Keywords: Formal proof verification, Lean theorem prover
Research Area: Me and a small but growing team of mathematicians and computer scientists from across the world are developing a mathematical database of computer-checked theorems using a computer program called the Lean Formal Proof Verification System. To get a feeling for what it's like try the [natural number game](http://wwwf.imperial.ac.uk/~buzzard/xena/natural_number_game/). I am particularly interested in formalising algebra, algebraic geometry and number theory. [here is a list](https://github.com/kbuzzard/xena/blob/master/many_maths_challenges.txt) of various things I would like to formalise in Lean.
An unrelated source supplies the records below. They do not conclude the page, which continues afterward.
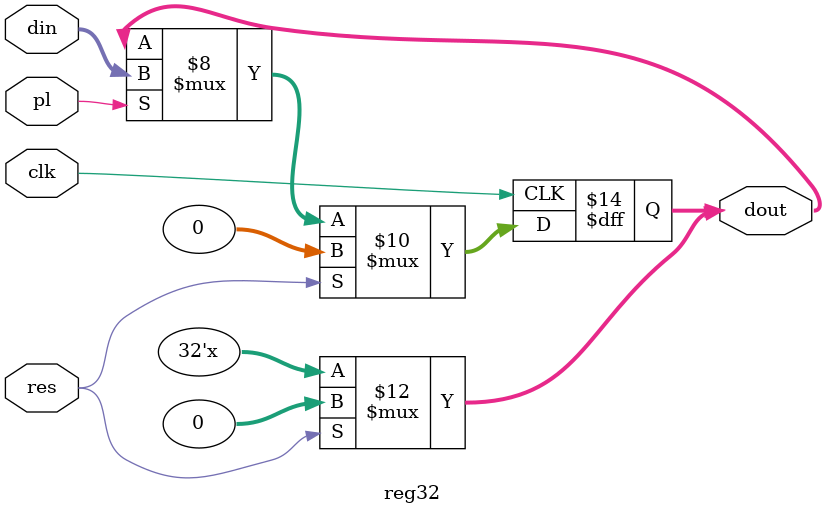
<source format=v>
module reg32(clk, res, pl, din, dout);
	input clk, res, pl;
	input [31:0] din;
	
	output [31:0] dout;
	reg [31:0] dout;
	
	always@(res) begin
		if (res==1'b1)
			dout <= 0;
	end
	always@(posedge clk) begin
		if (res==0)
			if (pl==1'b1)
				dout <= din;
			else
				dout <= dout;
		else
			dout <= 0;
	end
endmodule

</source>
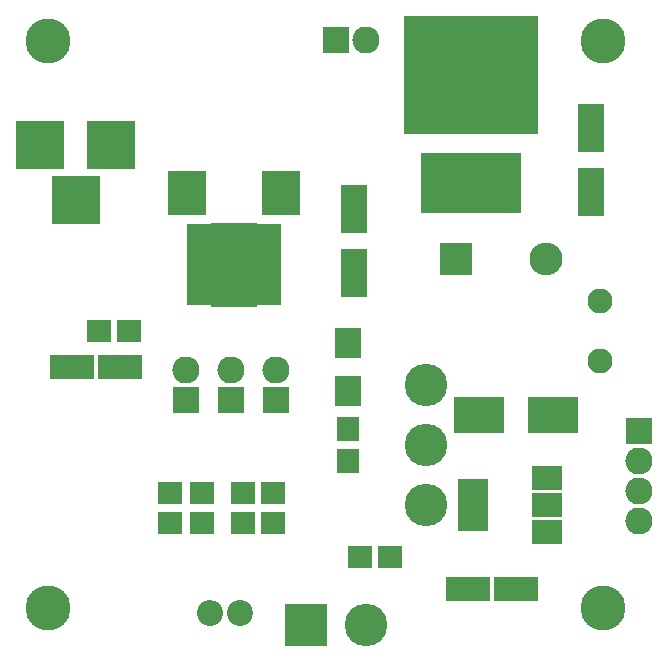
<source format=gbr>
G04 #@! TF.FileFunction,Soldermask,Top*
%FSLAX46Y46*%
G04 Gerber Fmt 4.6, Leading zero omitted, Abs format (unit mm)*
G04 Created by KiCad (PCBNEW 4.0.7) date 10/02/18 03:54:40*
%MOMM*%
%LPD*%
G01*
G04 APERTURE LIST*
%ADD10C,0.100000*%
%ADD11R,4.100000X4.100000*%
%ADD12R,2.300000X2.300000*%
%ADD13O,2.300000X2.300000*%
%ADD14R,2.800000X2.800000*%
%ADD15O,2.800000X2.800000*%
%ADD16R,2.200000X4.100000*%
%ADD17C,2.124000*%
%ADD18R,3.800000X2.100000*%
%ADD19R,2.100000X1.850000*%
%ADD20R,4.350000X3.100000*%
%ADD21R,2.300000X2.600000*%
%ADD22R,2.100000X1.900000*%
%ADD23R,1.900000X2.100000*%
%ADD24C,2.200000*%
%ADD25O,2.200000X2.200000*%
%ADD26R,1.400000X1.900000*%
%ADD27R,2.400000X1.900000*%
%ADD28R,2.050000X1.050000*%
%ADD29R,2.600000X4.400000*%
%ADD30R,2.600000X2.100000*%
%ADD31R,1.700000X5.200000*%
%ADD32R,11.400000X10.000000*%
%ADD33C,3.800000*%
%ADD34R,3.300000X3.800000*%
%ADD35R,3.600000X3.600000*%
%ADD36C,3.600000*%
G04 APERTURE END LIST*
D10*
D11*
X100330000Y-83820000D03*
X94330000Y-83820000D03*
X97330000Y-88520000D03*
D12*
X114300000Y-105410000D03*
D13*
X114300000Y-102870000D03*
D14*
X129540000Y-93472000D03*
D15*
X137160000Y-93472000D03*
D16*
X120904000Y-89248000D03*
X120904000Y-94648000D03*
D17*
X141732000Y-102068000D03*
X141732000Y-97068000D03*
D18*
X101060000Y-102616000D03*
X97060000Y-102616000D03*
D19*
X101834000Y-99568000D03*
X99334000Y-99568000D03*
X111526000Y-115824000D03*
X114026000Y-115824000D03*
X121450000Y-118700000D03*
X123950000Y-118700000D03*
D18*
X134588000Y-121412000D03*
X130588000Y-121412000D03*
D20*
X137745000Y-106680000D03*
X131495000Y-106680000D03*
D16*
X140970000Y-87790000D03*
X140970000Y-82390000D03*
D21*
X120396000Y-100616000D03*
X120396000Y-104616000D03*
D12*
X145000000Y-108000000D03*
D13*
X145000000Y-110540000D03*
X145000000Y-113080000D03*
X145000000Y-115620000D03*
D22*
X108030000Y-113284000D03*
X105330000Y-113284000D03*
X105330000Y-115824000D03*
X108030000Y-115824000D03*
D23*
X120396000Y-110570000D03*
X120396000Y-107870000D03*
D24*
X111252000Y-123444000D03*
D25*
X108712000Y-123444000D03*
D26*
X112044000Y-91380000D03*
D27*
X110744000Y-96580000D03*
X110744000Y-95280000D03*
X110744000Y-91380000D03*
X110744000Y-92680000D03*
D28*
X107794000Y-91060000D03*
X107794000Y-91710000D03*
X107794000Y-92360000D03*
X107794000Y-93010000D03*
X107794000Y-93650000D03*
X107794000Y-94310000D03*
X107794000Y-94950000D03*
X107794000Y-95600000D03*
X107794000Y-96250000D03*
X107794000Y-96900000D03*
X113694000Y-96900000D03*
X113694000Y-96250000D03*
X113694000Y-95600000D03*
X113694000Y-94950000D03*
X113694000Y-94310000D03*
X113694000Y-93650000D03*
X113694000Y-93010000D03*
X113694000Y-92360000D03*
X113694000Y-91710000D03*
X113694000Y-91060000D03*
D27*
X110744000Y-93980000D03*
D26*
X109444000Y-91380000D03*
X109444000Y-92680000D03*
X109444000Y-93980000D03*
X109444000Y-95280000D03*
X109444000Y-96580000D03*
X112044000Y-96580000D03*
X112044000Y-95280000D03*
X112044000Y-93980000D03*
X112044000Y-92680000D03*
D29*
X130962000Y-114300000D03*
D30*
X137262000Y-114300000D03*
X137262000Y-112000000D03*
X137262000Y-116600000D03*
D31*
X127410000Y-87055000D03*
X129110000Y-87055000D03*
X130810000Y-87055000D03*
X132510000Y-87055000D03*
X134210000Y-87055000D03*
D32*
X130810000Y-77905000D03*
D19*
X114026000Y-113284000D03*
X111526000Y-113284000D03*
D12*
X106680000Y-105410000D03*
D13*
X106680000Y-102870000D03*
D12*
X110490000Y-105410000D03*
D13*
X110490000Y-102870000D03*
D33*
X95000000Y-123000000D03*
X95000000Y-75000000D03*
X142000000Y-75000000D03*
X142000000Y-123000000D03*
D34*
X106794000Y-87884000D03*
X114694000Y-87884000D03*
D35*
X116840000Y-124460000D03*
D36*
X121920000Y-124460000D03*
D12*
X119380000Y-74930000D03*
D13*
X121920000Y-74930000D03*
D36*
X127000000Y-104140000D03*
X127000000Y-114300000D03*
X127000000Y-109220000D03*
M02*

</source>
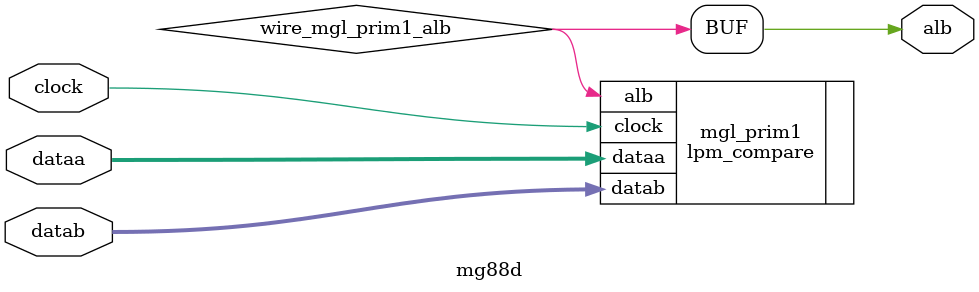
<source format=v>






//synthesis_resources = lpm_compare 1 
//synopsys translate_off
`timescale 1 ps / 1 ps
//synopsys translate_on
module  mg88d
	( 
	alb,
	clock,
	dataa,
	datab) /* synthesis synthesis_clearbox=1 */;
	output   alb;
	input   clock;
	input   [7:0]  dataa;
	input   [7:0]  datab;

	wire  wire_mgl_prim1_alb;

	lpm_compare   mgl_prim1
	( 
	.alb(wire_mgl_prim1_alb),
	.clock(clock),
	.dataa(dataa),
	.datab(datab));
	defparam
		mgl_prim1.lpm_pipeline = 1,
		mgl_prim1.lpm_representation = "UNSIGNED",
		mgl_prim1.lpm_type = "LPM_COMPARE",
		mgl_prim1.lpm_width = 8;
	assign
		alb = wire_mgl_prim1_alb;
endmodule //mg88d
//VALID FILE

</source>
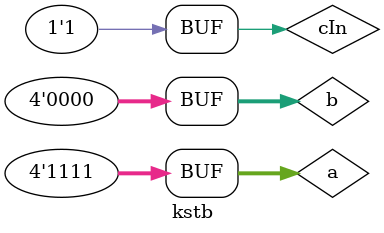
<source format=sv>
module kstb;

    logic [3:0] a, b, s;
    logic cIn, cOut;

    koggestone4bit dut (a, b, cIn, s, cOut);

    initial begin
    
        #0 a = 4'b0000; 
        #0 b = 4'b0000;
        #0 cIn = 1'b1;
        #10 if(s == 4'b0001 & cOut == 0) $display("T1 good");

        #0 a  = 4'b0101; 
        #0  b = 4'b1010;
        #0  cIn = 1'b1;
        #10 if(s == 4'b0000 & cOut == 1) $display("T2 good");

        #0 a  = 4'b1111; 
        #0  b = 4'b1010;
        #0  cIn = 1'b0;
        #10 if(s == 4'b1001 & cOut == 1) $display("T3 good");

        #0 a  = 4'b1001; 
        #0  b = 4'b1100;
        #0  cIn = 1'b0;
        #10 if(s == 4'b0101 & cOut == 1) $display("T4 good");

        #0 a  = 4'b1111; 
        #0  b = 4'b0000;
        #0  cIn = 1'b0;
        #10 if(s == 4'b1111 & cOut == 0) $display("T5 good");

        #0 a  = 4'b1111; 
        #0  b = 4'b0000;
        #0  cIn = 1'b1;
        #10 if(s == 4'b0000 & cOut == 1) $display("T6 good");
        
    end 


endmodule

</source>
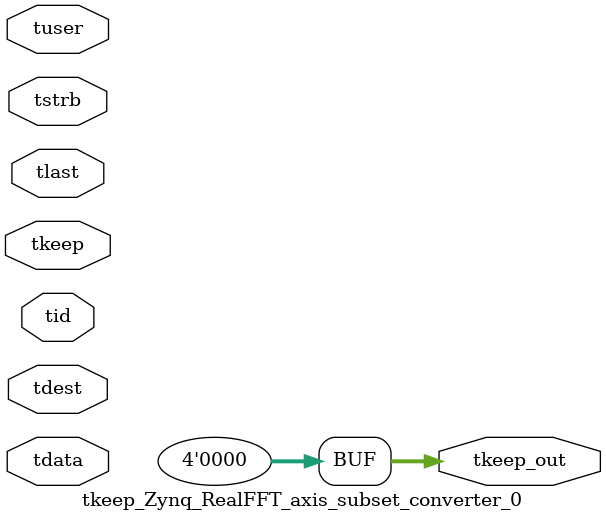
<source format=v>


`timescale 1ps/1ps

module tkeep_Zynq_RealFFT_axis_subset_converter_0 #
(
parameter C_S_AXIS_TDATA_WIDTH = 32,
parameter C_S_AXIS_TUSER_WIDTH = 0,
parameter C_S_AXIS_TID_WIDTH   = 0,
parameter C_S_AXIS_TDEST_WIDTH = 0,
parameter C_M_AXIS_TDATA_WIDTH = 32
)
(
input  [(C_S_AXIS_TDATA_WIDTH == 0 ? 1 : C_S_AXIS_TDATA_WIDTH)-1:0     ] tdata,
input  [(C_S_AXIS_TUSER_WIDTH == 0 ? 1 : C_S_AXIS_TUSER_WIDTH)-1:0     ] tuser,
input  [(C_S_AXIS_TID_WIDTH   == 0 ? 1 : C_S_AXIS_TID_WIDTH)-1:0       ] tid,
input  [(C_S_AXIS_TDEST_WIDTH == 0 ? 1 : C_S_AXIS_TDEST_WIDTH)-1:0     ] tdest,
input  [(C_S_AXIS_TDATA_WIDTH/8)-1:0 ] tkeep,
input  [(C_S_AXIS_TDATA_WIDTH/8)-1:0 ] tstrb,
input                                                                    tlast,
output [(C_M_AXIS_TDATA_WIDTH/8)-1:0 ] tkeep_out
);

assign tkeep_out = {1'b0};

endmodule


</source>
We are gamifying mathematics.
Keywords: Theoretical Physics, Quantum Superfluids, Topological Insulators
Research Area: Condensed Matter Theory, Quantum Mechanics
Keywords: Statistical cyber-security, changepoint analysis, dynamic networks, computational Bayesian inference, meta-analysis
Research Area: Development of statistical methods for anomaly detection in security applications, in collaboration with government, industry and US National labs. Particular focus on methods using changepoint detection, latent factor models for networks, combining evidence from weak signals.
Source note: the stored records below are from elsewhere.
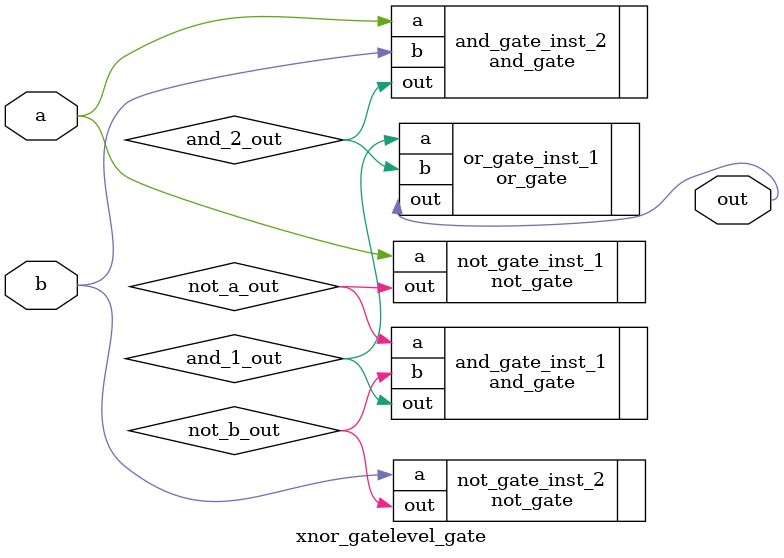
<source format=v>
module xnor_gatelevel_gate (a, b, out); 
	
	input a, b;

	output out;

	wire not_a_out, not_b_out;
	wire and_1_out, and_2_out;

	//Fill this out
	not_gate not_gate_inst_1 (
		.a			(a),
		.out 		(not_a_out)
	); 

	not_gate not_gate_inst_2 (
		.a			(b),
		.out 		(not_b_out)
	);

	and_gate and_gate_inst_1 (
		.a			(not_a_out),
		.b			(not_b_out),
		.out		(and_1_out)
	);

	and_gate and_gate_inst_2 (
		.a			(a),
		.b			(b),
		.out		(and_2_out)
	);

	or_gate or_gate_inst_1 (
		.a			(and_1_out),
		.b			(and_2_out),		
		.out		(out)
	);

endmodule



</source>
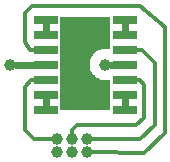
<source format=gtl>
G04 MADE WITH FRITZING*
G04 WWW.FRITZING.ORG*
G04 DOUBLE SIDED*
G04 HOLES PLATED*
G04 CONTOUR ON CENTER OF CONTOUR VECTOR*
%ASAXBY*%
%FSLAX23Y23*%
%MOIN*%
%OFA0B0*%
%SFA1.0B1.0*%
%ADD10C,0.075000*%
%ADD11C,0.039370*%
%ADD12R,0.080000X0.026000*%
%ADD13C,0.024000*%
%ADD14C,0.012000*%
%LNCOPPER1*%
G90*
G70*
G54D10*
X363Y413D03*
G54D11*
X130Y327D03*
X448Y327D03*
X386Y80D03*
X336Y80D03*
X286Y80D03*
X388Y35D03*
X338Y35D03*
X288Y35D03*
G54D12*
X251Y477D03*
X251Y427D03*
X251Y377D03*
X251Y327D03*
X251Y277D03*
X251Y227D03*
X251Y177D03*
X512Y177D03*
X512Y227D03*
X512Y277D03*
X512Y327D03*
X512Y377D03*
X512Y427D03*
X512Y477D03*
G54D13*
X512Y184D02*
X512Y219D01*
D02*
X251Y469D02*
X251Y434D01*
D02*
X512Y469D02*
X512Y434D01*
D02*
X251Y219D02*
X251Y184D01*
D02*
X216Y327D02*
X149Y327D01*
G54D14*
D02*
X211Y80D02*
X269Y80D01*
D02*
X180Y109D02*
X211Y80D01*
D02*
X180Y254D02*
X180Y109D01*
D02*
X199Y276D02*
X180Y254D01*
D02*
X216Y276D02*
X199Y276D01*
D02*
X569Y377D02*
X612Y333D01*
D02*
X612Y333D02*
X612Y127D01*
D02*
X612Y127D02*
X564Y79D01*
D02*
X564Y79D02*
X404Y79D01*
D02*
X546Y377D02*
X569Y377D01*
D02*
X198Y377D02*
X179Y401D01*
D02*
X578Y32D02*
X405Y35D01*
D02*
X646Y100D02*
X578Y32D01*
D02*
X646Y452D02*
X646Y100D01*
D02*
X565Y524D02*
X646Y452D01*
D02*
X204Y524D02*
X565Y524D01*
D02*
X179Y499D02*
X204Y524D01*
D02*
X179Y401D02*
X179Y499D01*
D02*
X216Y377D02*
X198Y377D01*
G54D13*
D02*
X477Y327D02*
X467Y327D01*
G54D14*
D02*
X551Y126D02*
X578Y150D01*
D02*
X354Y126D02*
X551Y126D01*
D02*
X336Y108D02*
X354Y126D01*
D02*
X578Y150D02*
X578Y259D01*
D02*
X578Y259D02*
X563Y276D01*
D02*
X563Y276D02*
X546Y276D01*
D02*
X336Y97D02*
X336Y108D01*
G36*
X298Y487D02*
X298Y177D01*
X464Y177D01*
X464Y275D01*
X438Y275D01*
X438Y277D01*
X430Y277D01*
X430Y279D01*
X426Y279D01*
X426Y281D01*
X422Y281D01*
X422Y283D01*
X418Y283D01*
X418Y285D01*
X416Y285D01*
X416Y287D01*
X414Y287D01*
X414Y289D01*
X412Y289D01*
X412Y291D01*
X410Y291D01*
X410Y293D01*
X408Y293D01*
X408Y295D01*
X406Y295D01*
X406Y297D01*
X404Y297D01*
X404Y301D01*
X402Y301D01*
X402Y303D01*
X400Y303D01*
X400Y307D01*
X398Y307D01*
X398Y315D01*
X396Y315D01*
X396Y341D01*
X398Y341D01*
X398Y347D01*
X400Y347D01*
X400Y351D01*
X402Y351D01*
X402Y355D01*
X404Y355D01*
X404Y357D01*
X406Y357D01*
X406Y361D01*
X408Y361D01*
X408Y363D01*
X410Y363D01*
X410Y365D01*
X412Y365D01*
X412Y367D01*
X414Y367D01*
X414Y369D01*
X418Y369D01*
X418Y371D01*
X420Y371D01*
X420Y373D01*
X424Y373D01*
X424Y375D01*
X428Y375D01*
X428Y377D01*
X432Y377D01*
X432Y379D01*
X464Y379D01*
X464Y487D01*
X298Y487D01*
G37*
D02*
G04 End of Copper1*
M02*
</source>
Keywords: Biostatistics, network analysis, mitochondrial systems biology
Research Area: The `Systems & Signals’ group works on a broad range of topics by applying mathematics to the natural world, especially the biological sciences. For example, we use statistical methods to investigate single-cell RNA sequencing data and so uncover the biological origins of disease and ageing. We also use tools from network science to gain an understanding of biological pathways, specifically in mitochondria. Research projects will have a strong computational component but depending on the student’s interest they can be complemented by some analytical work.
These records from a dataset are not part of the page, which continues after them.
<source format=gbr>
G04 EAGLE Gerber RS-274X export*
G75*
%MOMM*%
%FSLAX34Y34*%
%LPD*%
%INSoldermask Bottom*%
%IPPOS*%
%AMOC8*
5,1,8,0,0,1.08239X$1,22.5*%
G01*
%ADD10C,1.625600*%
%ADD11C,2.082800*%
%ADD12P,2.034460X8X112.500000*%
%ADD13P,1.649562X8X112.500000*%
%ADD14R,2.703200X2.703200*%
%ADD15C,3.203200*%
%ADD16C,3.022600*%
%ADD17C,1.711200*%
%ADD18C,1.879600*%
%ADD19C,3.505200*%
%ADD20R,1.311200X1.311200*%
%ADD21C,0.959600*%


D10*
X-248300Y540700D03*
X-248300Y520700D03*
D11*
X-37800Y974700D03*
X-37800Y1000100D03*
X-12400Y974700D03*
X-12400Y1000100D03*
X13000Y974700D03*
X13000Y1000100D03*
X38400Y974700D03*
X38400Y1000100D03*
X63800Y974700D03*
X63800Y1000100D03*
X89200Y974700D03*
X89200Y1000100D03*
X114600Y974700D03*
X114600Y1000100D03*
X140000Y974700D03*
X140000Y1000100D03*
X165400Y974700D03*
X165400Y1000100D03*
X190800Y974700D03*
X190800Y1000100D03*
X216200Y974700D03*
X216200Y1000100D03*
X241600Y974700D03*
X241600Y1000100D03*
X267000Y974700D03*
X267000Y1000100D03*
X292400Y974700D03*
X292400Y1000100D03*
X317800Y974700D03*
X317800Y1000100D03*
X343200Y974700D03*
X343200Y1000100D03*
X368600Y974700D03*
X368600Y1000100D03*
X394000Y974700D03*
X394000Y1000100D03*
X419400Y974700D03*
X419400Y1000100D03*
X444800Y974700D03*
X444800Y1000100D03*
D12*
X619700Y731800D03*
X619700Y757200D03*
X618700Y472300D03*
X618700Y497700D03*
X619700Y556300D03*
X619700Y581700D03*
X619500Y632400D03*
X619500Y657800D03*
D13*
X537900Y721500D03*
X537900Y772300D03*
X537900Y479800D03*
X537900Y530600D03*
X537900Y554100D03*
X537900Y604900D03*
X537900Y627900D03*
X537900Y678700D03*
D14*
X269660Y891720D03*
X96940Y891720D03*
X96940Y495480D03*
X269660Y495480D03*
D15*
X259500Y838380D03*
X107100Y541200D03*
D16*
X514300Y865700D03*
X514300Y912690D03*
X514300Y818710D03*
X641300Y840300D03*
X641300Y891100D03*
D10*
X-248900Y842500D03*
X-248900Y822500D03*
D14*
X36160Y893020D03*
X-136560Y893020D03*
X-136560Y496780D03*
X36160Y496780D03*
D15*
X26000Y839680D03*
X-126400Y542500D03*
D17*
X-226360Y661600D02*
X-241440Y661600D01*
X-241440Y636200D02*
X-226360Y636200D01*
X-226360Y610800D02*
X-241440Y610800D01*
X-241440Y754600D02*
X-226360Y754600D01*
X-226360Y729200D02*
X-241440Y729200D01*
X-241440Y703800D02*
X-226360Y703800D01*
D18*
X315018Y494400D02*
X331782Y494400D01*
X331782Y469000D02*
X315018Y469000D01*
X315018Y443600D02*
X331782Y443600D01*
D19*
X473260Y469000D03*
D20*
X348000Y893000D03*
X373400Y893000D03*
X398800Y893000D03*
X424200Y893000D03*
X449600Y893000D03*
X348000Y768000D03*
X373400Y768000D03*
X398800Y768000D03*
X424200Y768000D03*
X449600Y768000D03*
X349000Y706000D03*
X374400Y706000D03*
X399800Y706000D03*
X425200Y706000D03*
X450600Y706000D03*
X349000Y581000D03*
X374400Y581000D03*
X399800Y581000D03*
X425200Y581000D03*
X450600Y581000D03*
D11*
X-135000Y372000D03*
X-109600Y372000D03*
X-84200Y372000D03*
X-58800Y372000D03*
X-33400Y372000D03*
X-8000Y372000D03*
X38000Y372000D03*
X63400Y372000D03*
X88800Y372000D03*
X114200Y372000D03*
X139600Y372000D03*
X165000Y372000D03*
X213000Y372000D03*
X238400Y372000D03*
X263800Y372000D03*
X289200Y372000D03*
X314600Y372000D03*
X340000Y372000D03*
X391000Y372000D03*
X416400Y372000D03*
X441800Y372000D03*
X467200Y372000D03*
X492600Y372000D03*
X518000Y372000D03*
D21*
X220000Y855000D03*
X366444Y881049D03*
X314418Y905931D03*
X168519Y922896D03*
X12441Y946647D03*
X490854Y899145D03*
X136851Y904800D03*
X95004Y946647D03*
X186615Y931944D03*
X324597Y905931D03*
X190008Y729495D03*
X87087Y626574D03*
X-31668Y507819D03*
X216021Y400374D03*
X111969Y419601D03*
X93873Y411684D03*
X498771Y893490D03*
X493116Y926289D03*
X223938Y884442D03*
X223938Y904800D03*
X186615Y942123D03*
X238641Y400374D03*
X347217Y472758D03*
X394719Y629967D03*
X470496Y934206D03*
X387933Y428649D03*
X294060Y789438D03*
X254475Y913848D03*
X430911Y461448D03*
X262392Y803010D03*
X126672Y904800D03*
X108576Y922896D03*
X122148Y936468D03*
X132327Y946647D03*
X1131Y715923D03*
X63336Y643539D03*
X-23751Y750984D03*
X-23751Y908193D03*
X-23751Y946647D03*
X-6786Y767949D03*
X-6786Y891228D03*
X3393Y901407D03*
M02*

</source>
Keywords: Logic, Model theory, Geometric stability theory
Research Area: Geometric stability theory aims to classify mathematical structures, according to logical properties, to create a “geography of mathematical structures." The idea is to show that whole groups of seemingly different mathematical structures share certain basic properties; usually combinatorial properties of sets defined by formulas in the chosen first order language. The real strength of modern model theory is in using what is essentially a combinatorial geography to reach geometric conclusions about areas of the geography (for example the existence of dimension). Research summer students would get the chance to learn about a specific area of this classification. The ultimate aim of a project would be to prove something new about either a specific area, or show where a specific structure fits into the geography.
Keywords: Metamaterials, Waves, Acoustics, Scientific Computation
Research Area: We aim to model, design and understand the next generation of designer materials and surfaces. In particular we study how to send light, or sound, to places of our choosing using small devices. Our research uses pieces of pure mathematics (group theory and topology), applied mathematics and scientific computation (modelling, efficient numerical simulation) to generate fast and accurate results. There are many real-world applications to cloaking, vibration control, energy harvesting, soundproofing and antennas.